Geen sprake van vordering maar daadwerkelijke uitkering
Naar het oordeel van de rechtbank volgt uit de uitspraak van de Hoge Raad dat het gaat om de waardering van een vordering. In dit geval is er echter geen sprake van een vordering, maar van een daadwerkelijke uitkering van de helft van de waarde. En net zoals de man rendement kan halen op de nu niet betaalde doorgeschoven inkomstenbelasting, kan de vrouw dat ook. Zij kan bovendien met haar uitkering wegens overbedeling rendement halen. Volgens de rechtbank wordt zij dus op geen enkele wijze benadeeld doordat de man de door hem verschuldigde inkomstenbelasting vanwege de AB-claim niet meteen afrekent, maar op een later moment in de toekomst.
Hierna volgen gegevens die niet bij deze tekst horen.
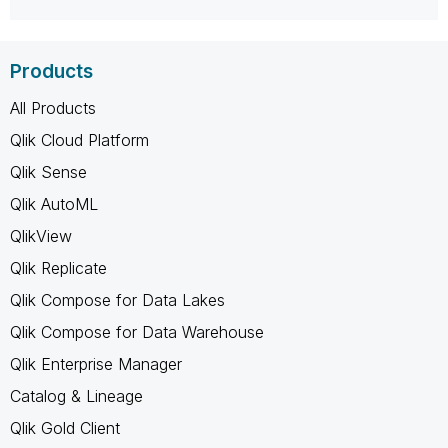
Products
All Products
Qlik Cloud Platform
Qlik Sense
Qlik AutoML
QlikView
Qlik Replicate
Qlik Compose for Data Lakes
Qlik Compose for Data Warehouse
Qlik Enterprise Manager
Catalog & Lineage
Qlik Gold Client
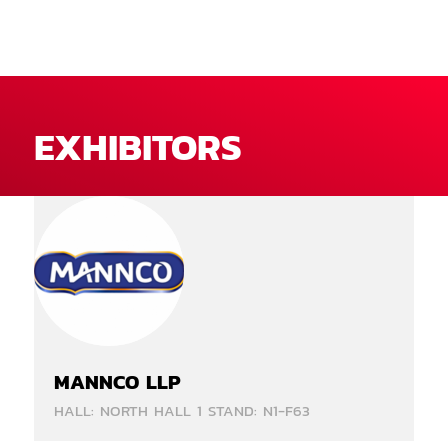
EXHIBITORS
MANNCO LLP
HALL: NORTH HALL 1 STAND: N1-F63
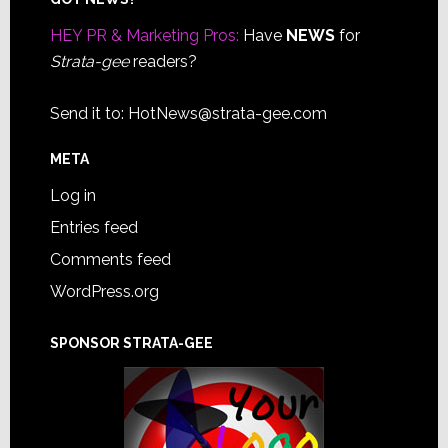
Footer
HEY PR & Marketing Pros:
Have
NEWS
for
Strata-gee
readers?
Send it to:
HotNews@strata-gee.com
META
Log in
Entries feed
Comments feed
WordPress.org
SPONSOR STRATA-GEE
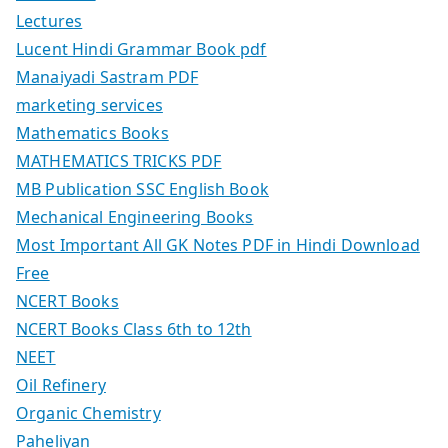
Lectures
Lucent Hindi Grammar Book pdf
Manaiyadi Sastram PDF
marketing services
Mathematics Books
MATHEMATICS TRICKS PDF
MB Publication SSC English Book
Mechanical Engineering Books
Most Important All GK Notes PDF in Hindi Download
Free
NCERT Books
NCERT Books Class 6th to 12th
NEET
Oil Refinery
Organic Chemistry
Paheliyan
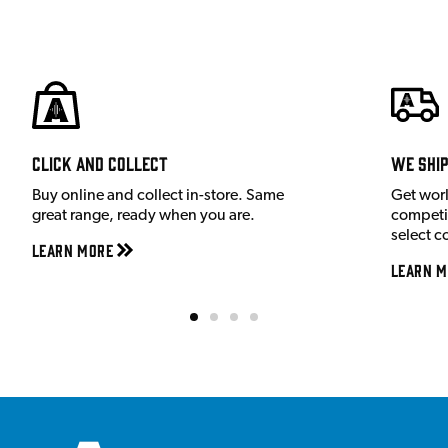
Click and Collect
We shi
Buy online and collect in-store. Same
Get wor
great range, ready when you are.
competit
select c
Learn More
Learn M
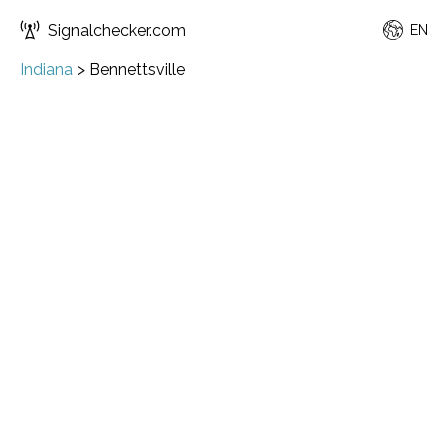
Signalchecker.com
EN
Indiana
>
Bennettsville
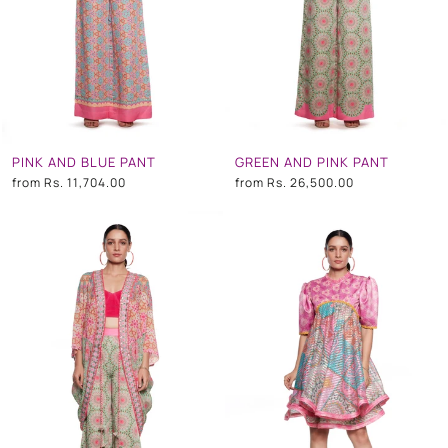
PINK AND BLUE PANT
GREEN AND PINK PANT
from
Rs. 11,704.00
from
Rs. 26,500.00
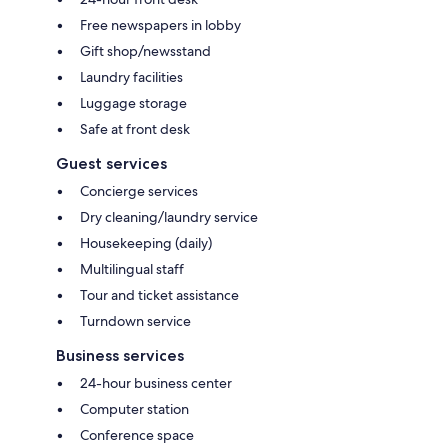
Free newspapers in lobby
Gift shop/newsstand
Laundry facilities
Luggage storage
Safe at front desk
Guest services
Concierge services
Dry cleaning/laundry service
Housekeeping (daily)
Multilingual staff
Tour and ticket assistance
Turndown service
Business services
24-hour business center
Computer station
Conference space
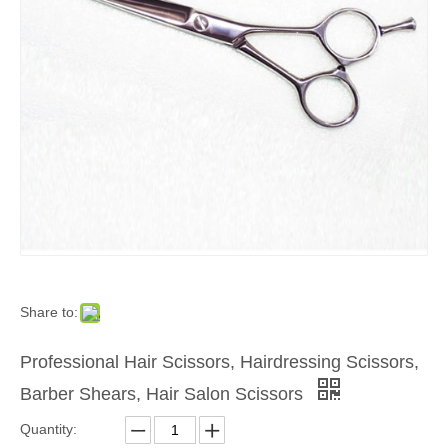
Share to:
Professional Hair Scissors, Hairdressing Scissors,
Barber Shears, Hair Salon Scissors
Quantity:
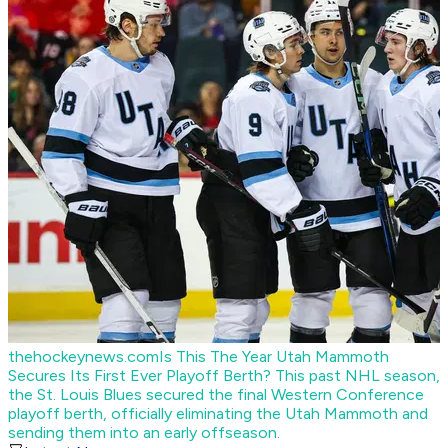
thehockeynews.com
Is This The Year Utah Mammoth
Secures Its First Ever Playoff Berth?
This past NHL season,
the St. Louis Blues secured the final Western Conference
playoff berth, officially eliminating the Utah Mammoth and
sending them into an early offseason.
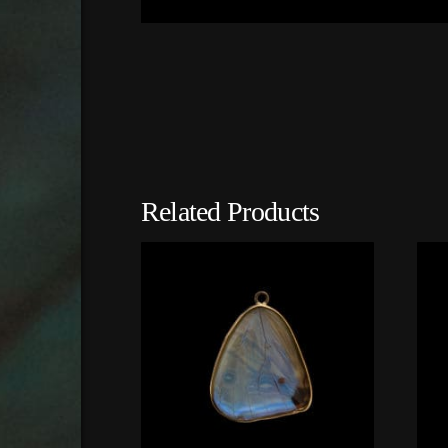
Related Products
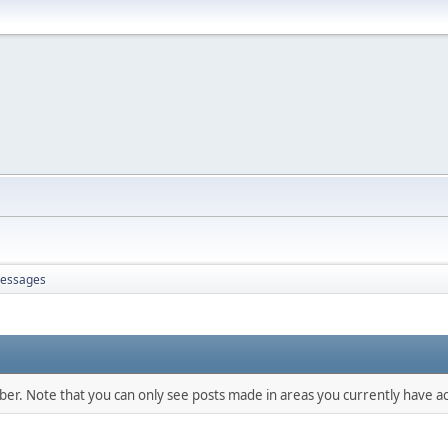
essages
mber. Note that you can only see posts made in areas you currently have ac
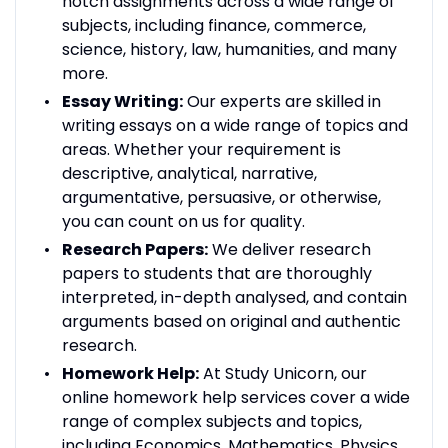
notch assignments across a wide range of
subjects, including finance, commerce,
science, history, law, humanities, and many
more.
Essay Writing:
Our experts are skilled in
writing essays on a wide range of topics and
areas. Whether your requirement is
descriptive, analytical, narrative,
argumentative, persuasive, or otherwise,
you can count on us for quality.
Research Papers:
We deliver research
papers to students that are thoroughly
interpreted, in-depth analysed, and contain
arguments based on original and authentic
research.
Homework Help:
At Study Unicorn, our
online homework help services cover a wide
range of complex subjects and topics,
including Economics, Mathematics, Physics,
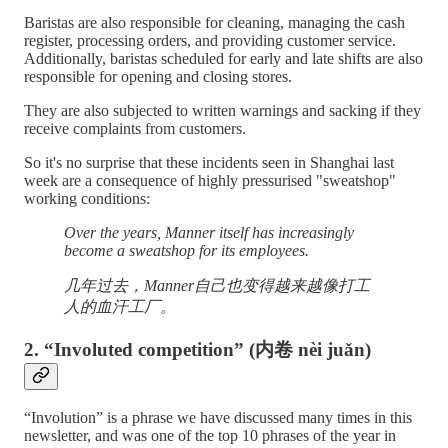
Baristas are also responsible for cleaning, managing the cash
register, processing orders, and providing customer service.
Additionally, baristas scheduled for early and late shifts are also
responsible for opening and closing stores.
They are also subjected to written warnings and sacking if they
receive complaints from customers.
So it's no surprise that these incidents seen in Shanghai last
week are a consequence of highly pressurised "sweatshop"
working conditions:
Over the years, Manner itself has increasingly
become a sweatshop for its employees.
几年过去，Manner自己也变得越来越像打工
人的血汗工厂。
2. “Involuted competition” (内卷 nèi juǎn)
“Involution” is a phrase we have discussed many times in this
newsletter, and was one of the top 10 phrases of the year in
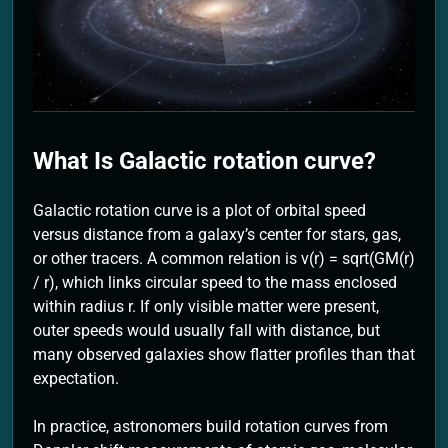
2 Months Ago
What Is Galactic rotation curve?
Galactic rotation curve is a plot of orbital speed
versus distance from a galaxy’s center for stars, gas,
or other tracers. A common relation is v(r) = sqrt(GM(r)
/ r), which links circular speed to the mass enclosed
within radius r. If only visible matter were present,
outer speeds would usually fall with distance, but
many observed galaxies show flatter profiles than that
expectation.
In practice, astronomers build rotation curves from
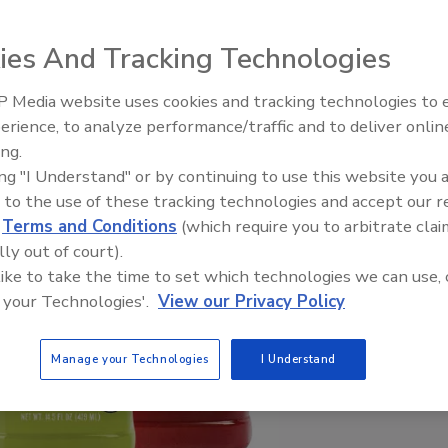
ies And Tracking Technologies
 Media website uses cookies and tracking technologies to
erience, to analyze performance/traffic and to deliver onlin
ing.
ing "I Understand" or by continuing to use this website you 
 to the use of these tracking technologies and accept our 
d
Terms and Conditions
(which require you to arbitrate clai
lly out of court).
 like to take the time to set which technologies we can use, 
 your Technologies'.
View our Privacy Policy
Manage your Technologies
I Understand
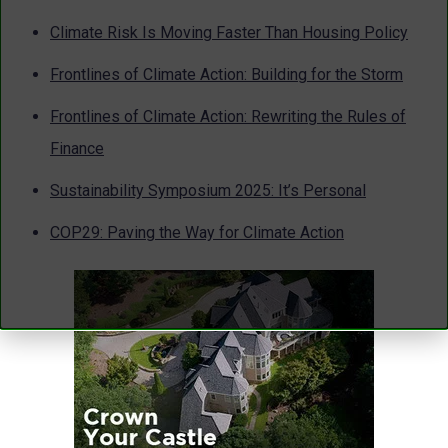
Climate Risk Is Moving Faster Than Housing Policy
Frontlines of Climate Action: Building for the Storm
Frontlines of Climate Action: Rewriting the Rules of
Finance
Sustainability Symposium 2025: It’s Personal
COP29: Paving the Way for Climate Action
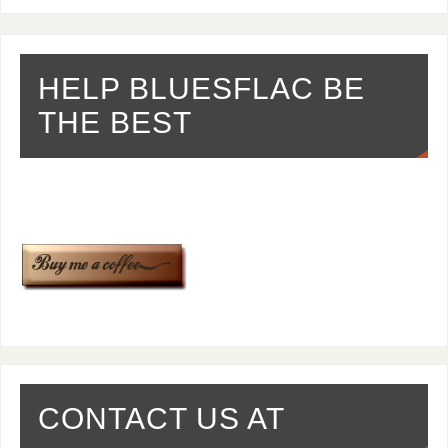
HELP BLUESFLAC BE
THE BEST
CONTACT US AT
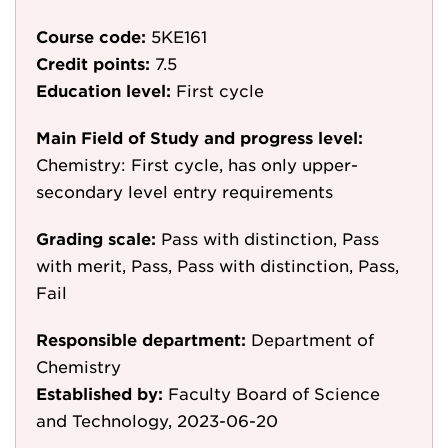
Course code:
5KE161
Credit points:
7.5
Education level:
First cycle
Main Field of Study and progress level:
Chemistry: First cycle, has only upper-
secondary level entry requirements
Grading scale:
Pass with distinction, Pass
with merit, Pass, Pass with distinction, Pass,
Fail
Responsible department:
Department of
Chemistry
Established by:
Faculty Board of Science
and Technology, 2023-06-20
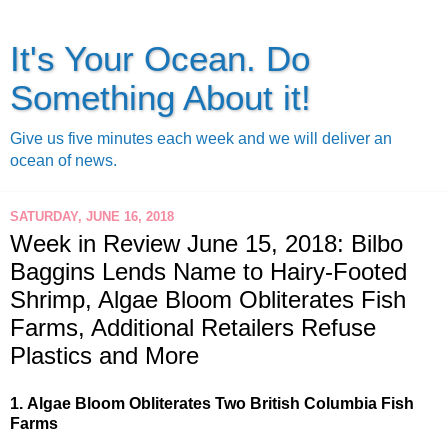
It's Your Ocean. Do
Something About it!
Give us five minutes each week and we will deliver an
ocean of news.
SATURDAY, JUNE 16, 2018
Week in Review June 15, 2018: Bilbo
Baggins Lends Name to Hairy-Footed
Shrimp, Algae Bloom Obliterates Fish
Farms, Additional Retailers Refuse
Plastics and More
1.
Algae Bloom Obliterates Two British Columbia Fish 
Farms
De rechtbank oordeelt dat bij deze vermogensafrekening de waarde van de aandelen (net als de waarde van alle andere vermogenscomponenten) wordt vastgesteld op het bedrag dat zou zijn ontvangen bij verkoop daarvan op de peildatum. Dit uitgangspunt zal dan ook moeten worden gehanteerd bij de bepaling van de waarde van de AB-claim. De rechtbank oordeelt dan ook dat rekening moet worden gehouden met een verschuldigde dividendbelasting van 26,9%.
De waarde van de aandelen bedraagt na een correctie van advocaatkosten en coronasubsidie € 4.053.301,-. Deze waarde bedraagt na dividendbelasting € 2.967.845,70,-. Hiervan komt 50% aan de vrouw toe.